I think you can stick a fork in the presidential dreams of John McCain - his campaign is sinking so spectacularly that they can see the shipreck from Canada.
After waiting eight years for a second chance at the Republican presidential nomination, McCain and his famed Straight Talk Express - the moniker given his campaign bus - have officially hit the ditch.
A Wall Street Journal/NBC News poll this week showed McCain, the presumptive Republican front-runner as recently as January, languishing with just 14 per cent support, 15 points behind the front-runner, former New York mayor Rudy Giuliani. According to the nationwide poll, Romney had pulled even with McCain, despite lacking McCain's name recognition.
Worse yet for the 70-year-old senator, he trails Republican actor and lawyer Fred Thompson, a candidate who has still not formally entered the Republican field. "McCain is sinking," says Larry Sabato, director of the Center for Politics at the University of Virginia.
The apparent collapse of McCain's campaign has stunned longtime Republican fundraisers and activists, who only last year scrambled to donate money and sign on as political advisers.
How did it go so wrong? The most obvious reasons for McCain's woes, say analysts, are his unswerving support for the war in Iraq and President George W. Bush's recent troop surge. McCain's unpopular stand has driven away independent voters and moderate Republicans who supported his insurgent campaign against Bush in 2000.

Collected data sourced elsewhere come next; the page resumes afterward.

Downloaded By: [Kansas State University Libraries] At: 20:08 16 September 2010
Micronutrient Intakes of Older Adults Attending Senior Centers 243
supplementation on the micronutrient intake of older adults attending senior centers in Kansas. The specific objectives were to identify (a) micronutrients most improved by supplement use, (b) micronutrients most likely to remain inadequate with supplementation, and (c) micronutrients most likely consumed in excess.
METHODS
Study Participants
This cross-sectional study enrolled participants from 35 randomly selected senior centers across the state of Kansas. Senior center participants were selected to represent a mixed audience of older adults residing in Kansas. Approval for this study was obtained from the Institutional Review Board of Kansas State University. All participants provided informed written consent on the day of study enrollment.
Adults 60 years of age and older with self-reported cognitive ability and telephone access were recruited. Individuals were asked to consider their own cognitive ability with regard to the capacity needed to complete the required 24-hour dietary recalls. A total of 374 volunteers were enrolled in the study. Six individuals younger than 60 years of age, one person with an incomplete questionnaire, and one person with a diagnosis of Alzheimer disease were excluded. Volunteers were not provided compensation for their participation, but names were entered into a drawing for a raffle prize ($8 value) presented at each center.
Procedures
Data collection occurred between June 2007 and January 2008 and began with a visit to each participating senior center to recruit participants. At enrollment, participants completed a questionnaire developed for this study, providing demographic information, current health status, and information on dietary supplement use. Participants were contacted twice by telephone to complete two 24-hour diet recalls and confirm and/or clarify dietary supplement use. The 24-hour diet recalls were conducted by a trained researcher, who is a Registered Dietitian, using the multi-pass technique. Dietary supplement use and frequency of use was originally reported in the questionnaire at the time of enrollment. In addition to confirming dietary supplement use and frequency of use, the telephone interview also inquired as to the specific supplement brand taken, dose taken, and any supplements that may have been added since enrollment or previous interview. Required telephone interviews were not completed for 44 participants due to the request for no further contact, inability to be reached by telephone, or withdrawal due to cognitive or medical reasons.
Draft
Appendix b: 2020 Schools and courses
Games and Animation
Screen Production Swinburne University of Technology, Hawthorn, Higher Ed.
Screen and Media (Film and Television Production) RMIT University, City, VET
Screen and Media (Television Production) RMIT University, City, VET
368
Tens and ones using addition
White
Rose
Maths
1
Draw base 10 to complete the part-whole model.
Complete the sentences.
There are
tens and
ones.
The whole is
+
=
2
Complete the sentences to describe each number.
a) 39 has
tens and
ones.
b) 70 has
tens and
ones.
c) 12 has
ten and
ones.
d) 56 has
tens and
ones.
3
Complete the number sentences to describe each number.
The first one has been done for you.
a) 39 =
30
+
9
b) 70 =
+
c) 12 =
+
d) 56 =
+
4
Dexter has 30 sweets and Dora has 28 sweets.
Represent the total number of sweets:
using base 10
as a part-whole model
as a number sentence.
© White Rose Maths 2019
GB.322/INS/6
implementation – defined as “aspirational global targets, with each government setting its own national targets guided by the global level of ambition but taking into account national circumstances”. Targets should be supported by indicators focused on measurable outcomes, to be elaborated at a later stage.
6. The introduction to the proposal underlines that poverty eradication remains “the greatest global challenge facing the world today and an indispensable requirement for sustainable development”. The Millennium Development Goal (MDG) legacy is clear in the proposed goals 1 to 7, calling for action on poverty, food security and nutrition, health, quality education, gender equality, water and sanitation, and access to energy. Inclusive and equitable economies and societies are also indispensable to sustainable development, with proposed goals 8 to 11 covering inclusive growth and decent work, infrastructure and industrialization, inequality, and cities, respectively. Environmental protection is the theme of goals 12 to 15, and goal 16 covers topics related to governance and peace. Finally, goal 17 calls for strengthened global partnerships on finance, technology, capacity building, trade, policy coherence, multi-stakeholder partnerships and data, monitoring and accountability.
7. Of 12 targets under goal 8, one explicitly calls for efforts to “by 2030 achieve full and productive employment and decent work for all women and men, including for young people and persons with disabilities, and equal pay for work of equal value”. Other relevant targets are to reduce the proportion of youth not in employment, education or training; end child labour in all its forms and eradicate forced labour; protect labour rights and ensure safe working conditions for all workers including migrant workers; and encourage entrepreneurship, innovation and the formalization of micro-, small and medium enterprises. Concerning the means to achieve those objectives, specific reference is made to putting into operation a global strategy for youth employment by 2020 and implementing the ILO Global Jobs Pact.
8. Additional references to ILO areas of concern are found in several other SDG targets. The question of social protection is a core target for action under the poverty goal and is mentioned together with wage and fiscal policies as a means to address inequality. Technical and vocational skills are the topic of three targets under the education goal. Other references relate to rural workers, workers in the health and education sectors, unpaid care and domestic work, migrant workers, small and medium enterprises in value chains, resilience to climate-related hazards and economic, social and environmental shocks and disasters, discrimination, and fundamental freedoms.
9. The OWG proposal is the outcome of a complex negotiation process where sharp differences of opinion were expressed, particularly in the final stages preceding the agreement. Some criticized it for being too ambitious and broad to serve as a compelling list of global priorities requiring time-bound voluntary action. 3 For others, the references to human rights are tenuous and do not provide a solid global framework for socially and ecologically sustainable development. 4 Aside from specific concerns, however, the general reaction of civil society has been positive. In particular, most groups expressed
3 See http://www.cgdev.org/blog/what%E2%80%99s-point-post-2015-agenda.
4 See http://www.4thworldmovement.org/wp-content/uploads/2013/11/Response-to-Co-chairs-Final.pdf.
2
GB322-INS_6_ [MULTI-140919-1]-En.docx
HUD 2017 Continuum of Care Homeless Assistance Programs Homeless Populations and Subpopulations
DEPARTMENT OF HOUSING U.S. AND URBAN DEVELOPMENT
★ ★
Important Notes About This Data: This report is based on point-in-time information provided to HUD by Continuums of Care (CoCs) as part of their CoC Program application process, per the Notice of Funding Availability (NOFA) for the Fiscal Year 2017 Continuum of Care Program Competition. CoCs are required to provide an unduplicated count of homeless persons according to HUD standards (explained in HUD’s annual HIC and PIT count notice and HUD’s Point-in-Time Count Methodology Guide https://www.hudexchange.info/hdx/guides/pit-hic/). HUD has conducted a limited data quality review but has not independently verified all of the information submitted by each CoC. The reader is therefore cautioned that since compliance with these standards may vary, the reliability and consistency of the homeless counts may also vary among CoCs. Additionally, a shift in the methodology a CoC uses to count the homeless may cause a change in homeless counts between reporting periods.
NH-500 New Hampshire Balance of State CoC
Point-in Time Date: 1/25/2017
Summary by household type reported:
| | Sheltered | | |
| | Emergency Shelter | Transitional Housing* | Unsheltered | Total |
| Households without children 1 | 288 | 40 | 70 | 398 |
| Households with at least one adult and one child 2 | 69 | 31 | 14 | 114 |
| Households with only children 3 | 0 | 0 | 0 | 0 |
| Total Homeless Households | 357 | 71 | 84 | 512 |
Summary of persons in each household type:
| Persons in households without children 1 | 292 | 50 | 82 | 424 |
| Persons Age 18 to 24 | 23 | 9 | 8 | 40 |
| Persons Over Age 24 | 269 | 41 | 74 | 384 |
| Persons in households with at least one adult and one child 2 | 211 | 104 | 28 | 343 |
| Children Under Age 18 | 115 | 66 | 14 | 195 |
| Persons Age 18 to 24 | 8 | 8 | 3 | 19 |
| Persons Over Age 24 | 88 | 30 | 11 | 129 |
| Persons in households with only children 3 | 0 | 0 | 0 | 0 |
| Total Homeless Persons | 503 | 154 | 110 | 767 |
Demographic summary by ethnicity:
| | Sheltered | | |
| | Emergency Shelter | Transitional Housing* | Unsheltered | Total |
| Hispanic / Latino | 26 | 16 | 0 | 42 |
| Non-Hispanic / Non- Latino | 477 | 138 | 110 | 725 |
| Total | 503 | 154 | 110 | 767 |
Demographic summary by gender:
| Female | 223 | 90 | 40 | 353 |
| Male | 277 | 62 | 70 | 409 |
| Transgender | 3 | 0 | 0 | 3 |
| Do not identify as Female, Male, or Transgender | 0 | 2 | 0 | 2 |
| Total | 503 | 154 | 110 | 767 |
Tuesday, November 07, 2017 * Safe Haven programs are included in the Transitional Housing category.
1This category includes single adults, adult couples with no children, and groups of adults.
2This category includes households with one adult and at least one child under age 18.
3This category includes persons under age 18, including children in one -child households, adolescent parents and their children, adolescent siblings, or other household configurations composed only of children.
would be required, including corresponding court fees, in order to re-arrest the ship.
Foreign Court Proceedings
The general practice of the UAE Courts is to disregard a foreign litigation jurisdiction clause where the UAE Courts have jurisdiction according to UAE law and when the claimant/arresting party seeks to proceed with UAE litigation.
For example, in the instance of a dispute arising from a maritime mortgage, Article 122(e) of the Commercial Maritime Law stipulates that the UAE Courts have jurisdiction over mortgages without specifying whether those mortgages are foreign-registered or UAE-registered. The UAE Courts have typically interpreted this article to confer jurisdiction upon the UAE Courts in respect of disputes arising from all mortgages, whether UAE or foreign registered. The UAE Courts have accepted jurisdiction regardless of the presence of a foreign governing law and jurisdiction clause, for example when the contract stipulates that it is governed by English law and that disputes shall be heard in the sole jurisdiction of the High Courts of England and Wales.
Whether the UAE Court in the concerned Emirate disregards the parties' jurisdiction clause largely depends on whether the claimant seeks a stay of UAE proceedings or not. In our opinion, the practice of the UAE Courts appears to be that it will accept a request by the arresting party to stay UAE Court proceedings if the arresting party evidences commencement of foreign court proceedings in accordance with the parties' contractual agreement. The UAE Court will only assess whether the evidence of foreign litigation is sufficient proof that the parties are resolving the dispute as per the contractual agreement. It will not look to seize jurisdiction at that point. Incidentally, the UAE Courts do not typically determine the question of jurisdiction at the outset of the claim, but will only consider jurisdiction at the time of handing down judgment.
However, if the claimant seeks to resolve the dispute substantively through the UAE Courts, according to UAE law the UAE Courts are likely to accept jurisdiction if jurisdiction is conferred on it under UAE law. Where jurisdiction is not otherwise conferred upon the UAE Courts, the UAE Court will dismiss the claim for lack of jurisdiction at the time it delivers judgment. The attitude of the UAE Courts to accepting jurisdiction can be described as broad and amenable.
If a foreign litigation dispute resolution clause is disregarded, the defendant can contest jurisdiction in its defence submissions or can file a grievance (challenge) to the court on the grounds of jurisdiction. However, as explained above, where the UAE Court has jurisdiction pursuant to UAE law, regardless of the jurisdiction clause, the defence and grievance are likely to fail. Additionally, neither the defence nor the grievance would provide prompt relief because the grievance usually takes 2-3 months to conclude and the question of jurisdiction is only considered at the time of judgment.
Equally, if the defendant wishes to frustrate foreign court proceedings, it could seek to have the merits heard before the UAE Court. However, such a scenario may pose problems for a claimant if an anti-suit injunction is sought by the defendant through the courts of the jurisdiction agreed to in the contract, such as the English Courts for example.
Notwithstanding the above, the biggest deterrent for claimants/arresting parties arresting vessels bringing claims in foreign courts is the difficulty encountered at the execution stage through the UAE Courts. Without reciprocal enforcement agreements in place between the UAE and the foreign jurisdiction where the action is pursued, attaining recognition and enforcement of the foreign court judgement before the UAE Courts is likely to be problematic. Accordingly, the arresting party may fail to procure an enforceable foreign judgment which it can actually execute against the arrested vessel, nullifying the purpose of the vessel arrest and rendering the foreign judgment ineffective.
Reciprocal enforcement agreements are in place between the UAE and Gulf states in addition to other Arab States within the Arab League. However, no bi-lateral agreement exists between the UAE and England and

Never popular with Republican conservatives, McCain has recently alienated them further with his outspoken defence of controversial legislation that would give 12 million undocumented immigrants a path to American citizenship.
"He is crosswise to conservatives on immigration, and the people who were most excited about him in 2000 - the moderate Republicans - are mad at him on Iraq," observes Cal Jillson, a presidential historian at Southern Methodist University in Dallas. "The political base is just not there for him in nearly the same way it was in 2000, and he's eight years older."
McCain's stand on the war actually would have helped him with most Republicans, but there are other strong candidates in the field in that regard and none of them are trying to ram an unpopular amnesty for illegals down the throats of the American people.